LAPSSET : LE CORRIDOR INDUSTRIEL ET LOGISTIQUE QUI REDESSINE L’EST AFRICAIN

Le LAPSSET Corridor (Lamu Port–South Sudan–Ethiopia Transport Corridor) est le plus grand projet d’infrastructure jamais lancé par le Kenya et l’un des plus ambitieux d’Afrique. Conçu pour transformer les échanges commerciaux et l’intégration régionale, ce méga-projet vise à relier le port de Lamu, sur l’océan Indien, aux zones enclavées de l’intérieur du continent, notamment au Soudan du Sud et à l’Éthiopie.

Le projet comprend un ensemble d’infrastructures intégrées : un port en eau profonde à Lamu, des oléoducs pour transporter le pétrole du Soudan du Sud et du nord du Kenya, une voie ferrée standard reliant Lamu à Isiolo, puis aux frontières éthiopienne et sud-soudanaise, des autoroutes modernes, ainsi que des zones économiques spéciales et des aéroports. L’ensemble du corridor devrait s’étendre sur plus de 2 000 kilomètres de voies de communication.

L’objectif principal de LAPSSET est double. D’une part, il permet au Kenya de diversifier ses infrastructures portuaires en réduisant la dépendance au port de Mombasa, aujourd’hui saturé. D’autre part, il offre une ouverture maritime aux pays voisins dépourvus de littoral, comme l’Éthiopie et le Soudan du Sud, facilitant leurs exportations et importations. LAPSSET ambitionne ainsi de devenir un moteur de croissance pour la région, en stimulant le commerce, l’investissement et l’industrialisation.
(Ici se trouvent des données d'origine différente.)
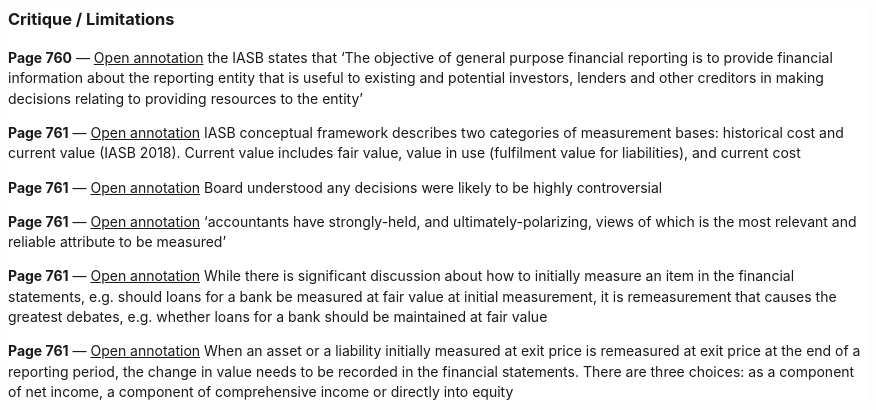     
      
    
  
    
      
    
  
    
      
    
  

  
### Critique / Limitations

    
**Page 760** — [Open annotation](zotero://open-pdf/library/items/UGIH6SSV?page=760&annotation=G2PBC95R)
      the IASB states that ‘The objective of general purpose financial reporting is to provide financial information about the reporting entity that is useful to existing and potential investors, lenders and other creditors in making decisions relating to providing resources to the entity’  
      
      
      

    
**Page 761** — [Open annotation](zotero://open-pdf/library/items/UGIH6SSV?page=761&annotation=TY335BC8)
      IASB conceptual framework describes two categories of measurement bases: historical cost and current value (IASB 2018). Current value includes fair value, value in use (fulfilment value for liabilities), and current cost  
      
      
      

    
**Page 761** — [Open annotation](zotero://open-pdf/library/items/UGIH6SSV?page=761&annotation=B4CUGCQ3)
      Board understood any decisions were likely to be highly controversial  
      
      
      

    
**Page 761** — [Open annotation](zotero://open-pdf/library/items/UGIH6SSV?page=761&annotation=99WUKXJQ)
      ‘accountants have strongly-held, and ultimately-polarizing, views of which is the most relevant and reliable attribute to be measured’  
      
      
      

    
**Page 761** — [Open annotation](zotero://open-pdf/library/items/UGIH6SSV?page=761&annotation=6Y5INQNF)
      While there is significant discussion about how to initially measure an item in the financial statements, e.g. should loans for a bank be measured at fair value at initial measurement, it is remeasurement that causes the greatest debates, e.g. whether loans for a bank should be maintained at fair value  
      
      
      

    
**Page 761** — [Open annotation](zotero://open-pdf/library/items/UGIH6SSV?page=761&annotation=T9IGT78U)
      When an asset or a liability initially measured at exit price is remeasured at exit price at the end of a reporting period, the change in value needs to be recorded in the financial statements. There are three choices: as a component of net income, a component of comprehensive income or directly into equity  
      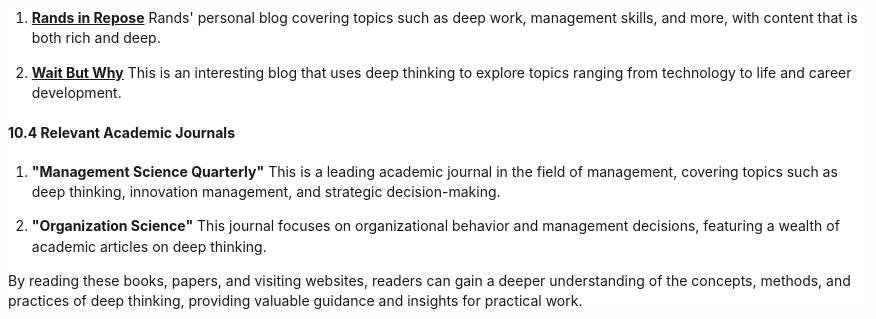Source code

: 1. **[Rands in Repose](https://www.randsinrepose.com/)** 
   Rands' personal blog covering topics such as deep work, management skills, and more, with content that is both rich and deep.

2. **[Wait But Why](https://waitbutwhy.com/)** 
   This is an interesting blog that uses deep thinking to explore topics ranging from technology to life and career development.

#### 10.4 Relevant Academic Journals

1. **"Management Science Quarterly"**
   This is a leading academic journal in the field of management, covering topics such as deep thinking, innovation management, and strategic decision-making.

2. **"Organization Science"**
   This journal focuses on organizational behavior and management decisions, featuring a wealth of academic articles on deep thinking.

By reading these books, papers, and visiting websites, readers can gain a deeper understanding of the concepts, methods, and practices of deep thinking, providing valuable guidance and insights for practical work.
Le coût total du projet est évalué à plus de 25 milliards de dollars. Son financement repose sur un montage complexe mêlant ressources publiques kenyanes, partenariats public-privé et investissements étrangers, notamment chinois et émiratis.

Depuis le lancement officiel du projet en 2012, plusieurs composantes ont déjà vu le jour. Le port de Lamu a accueilli son premier navire commercial en 2021. Des sections routières ont été construites, et les travaux ferroviaires sont en cours, bien qu’ils aient connu des retards. Le projet avance par étapes, confronté à des défis financiers, logistiques et sécuritaires, en particulier dans les zones frontalières sensibles.

LAPSSET suscite aussi des débats sur son impact environnemental et social : la construction du port et des infrastructures menace certains écosystèmes côtiers sensibles et affecte les communautés locales (pêcheurs, éleveurs) qui redoutent d’être marginalisées. Le projet est donc un test pour la capacité des États de la région à concilier développement économique, inclusion sociale et préservation de l’environnement.

S’il est mené à bien, LAPSSET pourrait changer durablement la carte économique de l’Afrique de l’Est, faisant du Kenya un carrefour logistique régional et ouvrant de nouveaux horizons pour ses voisins.